Se disponía a explicármelos, pero yo no quería comprender sus sentimientos. Podía terminar haciéndole de niñera a Wycherly en lugar de realizar el trabajo para el cual me había contratado. Me levanté.
—¿A dónde va?
—A San Francisco, por supuesto.
—¿Qué va a hacer allí?
—Lo sabré cuando llegue. —Miré mi reloj: eran casi las dos—. Creo que podré llegar antes de que oscurezca. Una cosa más, señor Wycherly. Ahora que hemos hablado de las cartas, ¿no quiere pensar mejor si no le convendría darme la dirección de su ex-mujer?
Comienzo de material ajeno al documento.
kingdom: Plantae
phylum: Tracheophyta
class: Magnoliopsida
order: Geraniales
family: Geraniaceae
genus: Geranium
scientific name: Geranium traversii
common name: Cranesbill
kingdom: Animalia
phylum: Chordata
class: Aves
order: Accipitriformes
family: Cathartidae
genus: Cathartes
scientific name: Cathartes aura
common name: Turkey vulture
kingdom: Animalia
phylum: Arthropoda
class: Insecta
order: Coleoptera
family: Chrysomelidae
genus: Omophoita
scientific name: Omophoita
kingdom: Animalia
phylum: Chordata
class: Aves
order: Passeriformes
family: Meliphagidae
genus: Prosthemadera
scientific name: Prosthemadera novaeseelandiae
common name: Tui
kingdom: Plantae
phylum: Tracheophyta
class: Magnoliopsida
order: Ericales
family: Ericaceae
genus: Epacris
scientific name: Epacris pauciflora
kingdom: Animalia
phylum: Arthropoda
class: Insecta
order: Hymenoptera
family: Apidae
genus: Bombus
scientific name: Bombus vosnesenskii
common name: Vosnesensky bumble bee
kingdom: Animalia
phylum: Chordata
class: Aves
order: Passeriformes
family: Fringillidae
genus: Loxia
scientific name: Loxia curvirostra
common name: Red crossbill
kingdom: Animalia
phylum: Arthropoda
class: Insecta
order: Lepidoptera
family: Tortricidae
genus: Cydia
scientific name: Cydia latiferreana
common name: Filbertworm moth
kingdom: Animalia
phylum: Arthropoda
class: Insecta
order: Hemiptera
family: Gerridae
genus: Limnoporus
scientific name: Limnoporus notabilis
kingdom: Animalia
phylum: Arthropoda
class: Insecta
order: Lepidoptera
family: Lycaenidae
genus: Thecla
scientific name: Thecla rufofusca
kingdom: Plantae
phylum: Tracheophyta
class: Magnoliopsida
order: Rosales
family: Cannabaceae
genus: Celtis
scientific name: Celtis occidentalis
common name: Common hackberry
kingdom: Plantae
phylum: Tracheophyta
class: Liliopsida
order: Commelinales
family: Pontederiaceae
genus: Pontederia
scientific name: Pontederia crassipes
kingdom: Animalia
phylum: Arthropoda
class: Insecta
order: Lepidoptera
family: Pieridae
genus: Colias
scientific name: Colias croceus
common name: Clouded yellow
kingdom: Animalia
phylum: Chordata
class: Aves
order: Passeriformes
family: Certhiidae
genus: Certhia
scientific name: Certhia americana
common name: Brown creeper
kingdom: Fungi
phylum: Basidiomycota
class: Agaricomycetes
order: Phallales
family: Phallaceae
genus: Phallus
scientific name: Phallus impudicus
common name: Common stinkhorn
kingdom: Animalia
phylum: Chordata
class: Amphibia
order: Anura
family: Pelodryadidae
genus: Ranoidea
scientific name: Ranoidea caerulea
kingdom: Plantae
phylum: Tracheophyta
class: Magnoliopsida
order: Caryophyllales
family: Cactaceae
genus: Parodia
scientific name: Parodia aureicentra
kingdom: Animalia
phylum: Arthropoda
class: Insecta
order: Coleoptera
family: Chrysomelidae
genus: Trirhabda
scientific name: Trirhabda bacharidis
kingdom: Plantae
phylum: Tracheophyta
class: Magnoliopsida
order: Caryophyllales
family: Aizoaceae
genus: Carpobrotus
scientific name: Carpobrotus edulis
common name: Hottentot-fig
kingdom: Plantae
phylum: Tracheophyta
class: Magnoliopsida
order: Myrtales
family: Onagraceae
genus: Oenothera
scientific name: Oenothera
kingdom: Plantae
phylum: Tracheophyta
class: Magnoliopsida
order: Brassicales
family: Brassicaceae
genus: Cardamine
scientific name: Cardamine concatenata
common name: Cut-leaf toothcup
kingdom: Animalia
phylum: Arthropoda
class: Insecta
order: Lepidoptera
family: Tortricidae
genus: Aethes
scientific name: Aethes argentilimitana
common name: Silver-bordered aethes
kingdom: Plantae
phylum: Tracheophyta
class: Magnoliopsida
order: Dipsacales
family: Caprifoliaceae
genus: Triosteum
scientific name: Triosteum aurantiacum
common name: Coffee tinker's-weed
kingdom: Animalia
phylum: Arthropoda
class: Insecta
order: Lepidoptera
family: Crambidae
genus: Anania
—No la tengo —saltó—. De todos modos, no quiero que hable con ella bajo ningún concepto. Deme su palabra de que no lo hará.
Le di mi palabra, con cierta reserva mental.
En la puerta me crucé con el barman que llevaba una bandeja con pastelería francesa. Wycherly la miró con los ojos voraces y tristes.
En la ciudad me detuve en Imported Motors y averigüé el número de matrícula del coche de Phoebe. Era GL3741.